Photon not used for the filter step (falls back to COLUMNAR_TO_ROW → FILTER_EXEC in JVM)

ItalSess_5094
New Contributor II

We have a custom python notebook used to handle data loading. In this case, it's for a full overwrite of specific partitions. The notebook determines columns to use for the update based on incoming data. It creates a replace condition like this: replaceCondition : (sales_date sales_date,integration_store_key integration_store_key) IN ((to_date('2026-03-10'),'ABOUTYOU_115CH_TH_WHOL_4054986000000'),(to_date('2026-03-10'),'DE_PCNORD_CK_WHOL_4043654007816'), (...).   By execution time, it looks like this:  inset(named_struct('sales_date', sales_date, 'integration_store_key', integration_store_key))   

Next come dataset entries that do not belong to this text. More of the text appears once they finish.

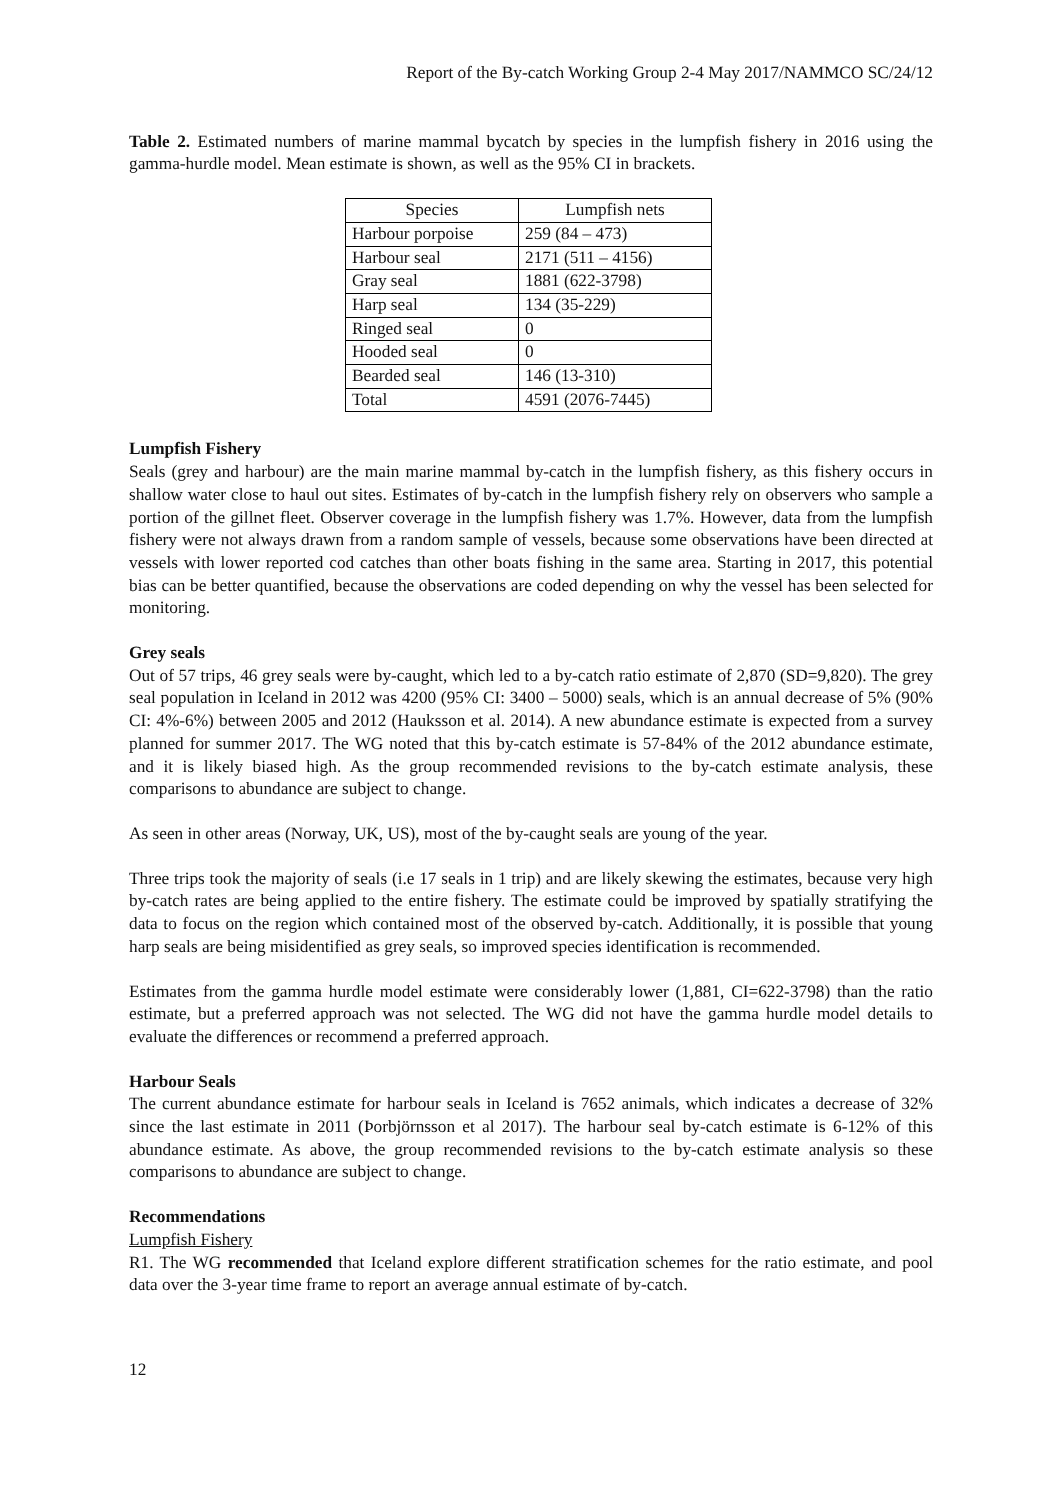Report of the By-catch Working Group 2-4 May 2017/NAMMCO SC/24/12
Table 2. Estimated numbers of marine mammal bycatch by species in the lumpfish fishery in 2016 using the gamma-hurdle model. Mean estimate is shown, as well as the 95% CI in brackets.
| Species | Lumpfish nets |
| --- | --- |
| Harbour porpoise | 259 (84 – 473) |
| Harbour seal | 2171 (511 – 4156) |
| Gray seal | 1881 (622-3798) |
| Harp seal | 134 (35-229) |
| Ringed seal | 0 |
| Hooded seal | 0 |
| Bearded seal | 146 (13-310) |
| Total | 4591 (2076-7445) |
Lumpfish Fishery
Seals (grey and harbour) are the main marine mammal by-catch in the lumpfish fishery, as this fishery occurs in shallow water close to haul out sites. Estimates of by-catch in the lumpfish fishery rely on observers who sample a portion of the gillnet fleet. Observer coverage in the lumpfish fishery was 1.7%. However, data from the lumpfish fishery were not always drawn from a random sample of vessels, because some observations have been directed at vessels with lower reported cod catches than other boats fishing in the same area. Starting in 2017, this potential bias can be better quantified, because the observations are coded depending on why the vessel has been selected for monitoring.
Grey seals
Out of 57 trips, 46 grey seals were by-caught, which led to a by-catch ratio estimate of 2,870 (SD=9,820). The grey seal population in Iceland in 2012 was 4200 (95% CI: 3400 – 5000) seals, which is an annual decrease of 5% (90% CI: 4%-6%) between 2005 and 2012 (Hauksson et al. 2014). A new abundance estimate is expected from a survey planned for summer 2017. The WG noted that this by-catch estimate is 57-84% of the 2012 abundance estimate, and it is likely biased high. As the group recommended revisions to the by-catch estimate analysis, these comparisons to abundance are subject to change.
As seen in other areas (Norway, UK, US), most of the by-caught seals are young of the year.
Three trips took the majority of seals (i.e 17 seals in 1 trip) and are likely skewing the estimates, because very high by-catch rates are being applied to the entire fishery. The estimate could be improved by spatially stratifying the data to focus on the region which contained most of the observed by-catch. Additionally, it is possible that young harp seals are being misidentified as grey seals, so improved species identification is recommended.
Estimates from the gamma hurdle model estimate were considerably lower (1,881, CI=622-3798) than the ratio estimate, but a preferred approach was not selected. The WG did not have the gamma hurdle model details to evaluate the differences or recommend a preferred approach.
Harbour Seals
The current abundance estimate for harbour seals in Iceland is 7652 animals, which indicates a decrease of 32% since the last estimate in 2011 (Þorbjörnsson et al 2017). The harbour seal by-catch estimate is 6-12% of this abundance estimate. As above, the group recommended revisions to the by-catch estimate analysis so these comparisons to abundance are subject to change.
Recommendations
Lumpfish Fishery
R1. The WG recommended that Iceland explore different stratification schemes for the ratio estimate, and pool data over the 3-year time frame to report an average annual estimate of by-catch.
12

During the execution, Photon is not engaged for the filter but rather falls back to COLUMNAR_TO_ROW → FILTER_EXEC in JVM. Even though the target table is liquid clustered on the two columns, no data skipping happens and a full scan is executed at a huge cost (over a billion rows read to update a few thousand).   Zero row group pruning: Rows skipped via stats filtering = 0, Row groups skipped via stats filtering = 0, Data filters - row groups filtered = 0

Queery Profile shows:

Graph 0, photonExplain:

 
 
reason: UNIMPLEMENTED_OPERATORparams: OPERATOR = OverwriteByExpressionExecV1 [...]

Graph 1, the filter node:

 
 
tag: FILTER_EXEC          ← JVM operator, not PHOTON_FILTER_EXECinsightIds: ['99716c5c...']condition: inset(named_struct('sales_date', ..., 'integration_store_key', ...))

And immediately above it:

 
 
tag: COLUMNAR_TO_ROW_EXEC ← data leaving Photon back to JVMtag: PHOTON_PROJECT_EXEC  ← Photon stops here

databricks documentation states: "getStatsColumnOpt filters out non-leaf StructType columns as they lack statistics and skipping predicates can't use them.".  In my case, sales_date and integration_store_key are not themselves struct columns — they're scalar columns being wrapped into a struct by the named_struct(...) expression that inset() generates.  It seems that because of the columns being wrapped up  in a struct, statistics are not available and it defaults to JVM. Is it correct to say that: " skipping works on per-column min/max stats, and the inset(named_struct(...)) predicate is not decomposable into per-column comparisons the skipping engine can evaluate." ? Can anyone confirm the reason Photon doesn't work in my situation?